**ACTIVITÉ 1**.
D'après le texte fourni, quel groupe présente l'amendement de suppression de l'article 6 ?
**ACTIVITÉ 2**.
Traduisez en anglais la phrase suivante du texte fourni : « Cet amendement du groupe Écologiste et Social propose la suppression de l’article 6. »
**ACTIVITÉ 3**.
Relevez dans le texte fourni tous les exemples d'espace intercalaire cités entre parenthèses.

- Texte visé : Texte de la commission sur la proposition de loi de M. Jean-Pierre Vigier et plusieurs de ses collègues pour une montagne vivante et souveraine (2595)., n° 2755-A0
- Stade de lecture : 1ère lecture (1ère assemblée saisie)
- Examiné par : Assemblée nationale (séance publique)
Supprimer cet article.
Cet amendement du groupe Écologiste et Social propose la suppression de l’article 6.
En effet, cet article vise à assouplir l’interprétation de la règle de la continuité de l’urbanisation en zone de montagne. Il prévoit qu’un projet ne peut plus être considéré comme “discontinu” du seul fait de la présence d’un espace intercalaire (route, terrain non bâti, coupure physique), dès lors qu’il est situé à proximité immédiate d’une zone déjà urbanisée. Autrement dit, il élargit la notion de continuité en permettant des extensions non strictement contiguës au bâti existant.

**DONNÉES ENREGISTRÉES**.
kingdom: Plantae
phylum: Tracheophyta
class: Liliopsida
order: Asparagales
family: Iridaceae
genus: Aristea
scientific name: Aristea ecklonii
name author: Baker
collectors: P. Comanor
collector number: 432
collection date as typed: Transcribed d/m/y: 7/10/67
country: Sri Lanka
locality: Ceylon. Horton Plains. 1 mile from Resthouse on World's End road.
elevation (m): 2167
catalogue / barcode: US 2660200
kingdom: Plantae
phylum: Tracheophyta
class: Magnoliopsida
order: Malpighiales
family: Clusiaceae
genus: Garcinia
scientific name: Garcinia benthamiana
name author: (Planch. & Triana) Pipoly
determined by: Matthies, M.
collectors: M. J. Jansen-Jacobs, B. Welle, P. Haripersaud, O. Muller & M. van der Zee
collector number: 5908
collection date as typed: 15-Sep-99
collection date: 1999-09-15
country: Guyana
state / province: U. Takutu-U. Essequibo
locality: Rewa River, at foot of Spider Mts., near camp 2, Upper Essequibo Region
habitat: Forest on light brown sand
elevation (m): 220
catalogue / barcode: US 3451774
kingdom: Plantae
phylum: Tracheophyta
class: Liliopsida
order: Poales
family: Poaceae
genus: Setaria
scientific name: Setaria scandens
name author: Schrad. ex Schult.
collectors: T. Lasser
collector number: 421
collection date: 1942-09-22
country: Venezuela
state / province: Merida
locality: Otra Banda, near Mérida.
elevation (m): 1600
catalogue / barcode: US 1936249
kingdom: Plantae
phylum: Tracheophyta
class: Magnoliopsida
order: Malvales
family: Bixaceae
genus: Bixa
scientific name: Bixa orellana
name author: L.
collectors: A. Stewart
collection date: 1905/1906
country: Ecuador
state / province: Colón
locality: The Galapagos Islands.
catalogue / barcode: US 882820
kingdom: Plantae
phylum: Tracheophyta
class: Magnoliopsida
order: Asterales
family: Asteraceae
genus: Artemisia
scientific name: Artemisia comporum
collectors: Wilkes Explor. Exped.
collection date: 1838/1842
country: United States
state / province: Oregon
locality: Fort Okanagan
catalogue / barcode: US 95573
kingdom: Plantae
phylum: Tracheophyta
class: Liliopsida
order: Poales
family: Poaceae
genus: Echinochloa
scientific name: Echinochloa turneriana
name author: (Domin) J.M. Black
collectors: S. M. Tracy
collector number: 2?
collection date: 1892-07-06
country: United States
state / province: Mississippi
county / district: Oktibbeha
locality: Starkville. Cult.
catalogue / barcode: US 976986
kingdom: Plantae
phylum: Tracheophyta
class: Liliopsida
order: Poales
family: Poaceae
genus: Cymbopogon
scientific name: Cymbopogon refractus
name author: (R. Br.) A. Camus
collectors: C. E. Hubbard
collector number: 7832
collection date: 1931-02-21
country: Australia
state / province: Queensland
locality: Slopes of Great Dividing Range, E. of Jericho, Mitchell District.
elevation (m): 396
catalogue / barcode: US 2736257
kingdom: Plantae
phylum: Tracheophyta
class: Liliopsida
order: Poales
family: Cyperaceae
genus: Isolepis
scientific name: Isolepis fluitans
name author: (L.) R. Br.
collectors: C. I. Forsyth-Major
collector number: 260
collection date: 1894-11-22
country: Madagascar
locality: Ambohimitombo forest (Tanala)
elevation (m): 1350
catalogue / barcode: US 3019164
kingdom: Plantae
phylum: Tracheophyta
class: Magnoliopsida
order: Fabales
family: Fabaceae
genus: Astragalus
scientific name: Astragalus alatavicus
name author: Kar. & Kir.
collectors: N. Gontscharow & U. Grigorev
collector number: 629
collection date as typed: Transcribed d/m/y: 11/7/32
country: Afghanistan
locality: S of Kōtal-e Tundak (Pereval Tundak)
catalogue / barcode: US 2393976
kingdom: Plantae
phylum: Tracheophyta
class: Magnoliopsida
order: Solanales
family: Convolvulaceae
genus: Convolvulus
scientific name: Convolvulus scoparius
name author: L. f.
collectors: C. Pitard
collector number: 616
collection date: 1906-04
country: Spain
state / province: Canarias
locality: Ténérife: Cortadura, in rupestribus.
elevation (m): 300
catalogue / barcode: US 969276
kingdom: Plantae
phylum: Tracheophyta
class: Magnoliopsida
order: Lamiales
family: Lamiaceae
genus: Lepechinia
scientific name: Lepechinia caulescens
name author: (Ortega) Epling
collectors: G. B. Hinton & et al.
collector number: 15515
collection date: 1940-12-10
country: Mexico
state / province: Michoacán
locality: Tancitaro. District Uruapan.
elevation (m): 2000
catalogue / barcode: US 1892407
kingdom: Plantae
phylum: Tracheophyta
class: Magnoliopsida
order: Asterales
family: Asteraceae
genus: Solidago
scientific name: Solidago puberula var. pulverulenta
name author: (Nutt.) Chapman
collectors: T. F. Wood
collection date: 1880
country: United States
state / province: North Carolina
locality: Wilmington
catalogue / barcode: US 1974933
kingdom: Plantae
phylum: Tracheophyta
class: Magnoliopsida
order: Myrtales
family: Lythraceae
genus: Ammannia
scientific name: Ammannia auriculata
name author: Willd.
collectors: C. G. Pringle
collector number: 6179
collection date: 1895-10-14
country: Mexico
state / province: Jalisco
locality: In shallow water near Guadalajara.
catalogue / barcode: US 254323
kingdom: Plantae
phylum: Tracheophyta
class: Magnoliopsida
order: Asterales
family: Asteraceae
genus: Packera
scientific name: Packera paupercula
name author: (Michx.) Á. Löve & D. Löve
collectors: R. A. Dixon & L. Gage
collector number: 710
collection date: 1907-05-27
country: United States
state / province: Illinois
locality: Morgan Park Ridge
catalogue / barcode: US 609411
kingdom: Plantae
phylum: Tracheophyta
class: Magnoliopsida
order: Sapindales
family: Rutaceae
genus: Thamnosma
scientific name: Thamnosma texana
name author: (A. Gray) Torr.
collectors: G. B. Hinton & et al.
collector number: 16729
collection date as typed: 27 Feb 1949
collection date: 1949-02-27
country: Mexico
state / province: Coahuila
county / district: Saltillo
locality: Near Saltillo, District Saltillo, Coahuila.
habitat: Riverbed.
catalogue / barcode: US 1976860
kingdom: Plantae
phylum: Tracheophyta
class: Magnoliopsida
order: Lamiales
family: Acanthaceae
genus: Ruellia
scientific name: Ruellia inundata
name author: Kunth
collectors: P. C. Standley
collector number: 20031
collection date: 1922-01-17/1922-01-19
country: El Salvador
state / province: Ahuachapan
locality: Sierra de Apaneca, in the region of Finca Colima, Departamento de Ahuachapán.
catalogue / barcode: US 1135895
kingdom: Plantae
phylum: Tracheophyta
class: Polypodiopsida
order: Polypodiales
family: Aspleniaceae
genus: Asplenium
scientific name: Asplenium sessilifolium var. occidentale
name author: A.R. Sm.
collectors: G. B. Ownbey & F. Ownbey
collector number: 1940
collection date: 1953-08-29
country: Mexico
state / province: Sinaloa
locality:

**SOLUTION 1**.
Le groupe Écologiste et Social.

**SOLUTION 2**.
This amendment from the Ecologist and Social group proposes the deletion of Article 6.

**SOLUTION 3**.
route, terrain non bâti, coupure physique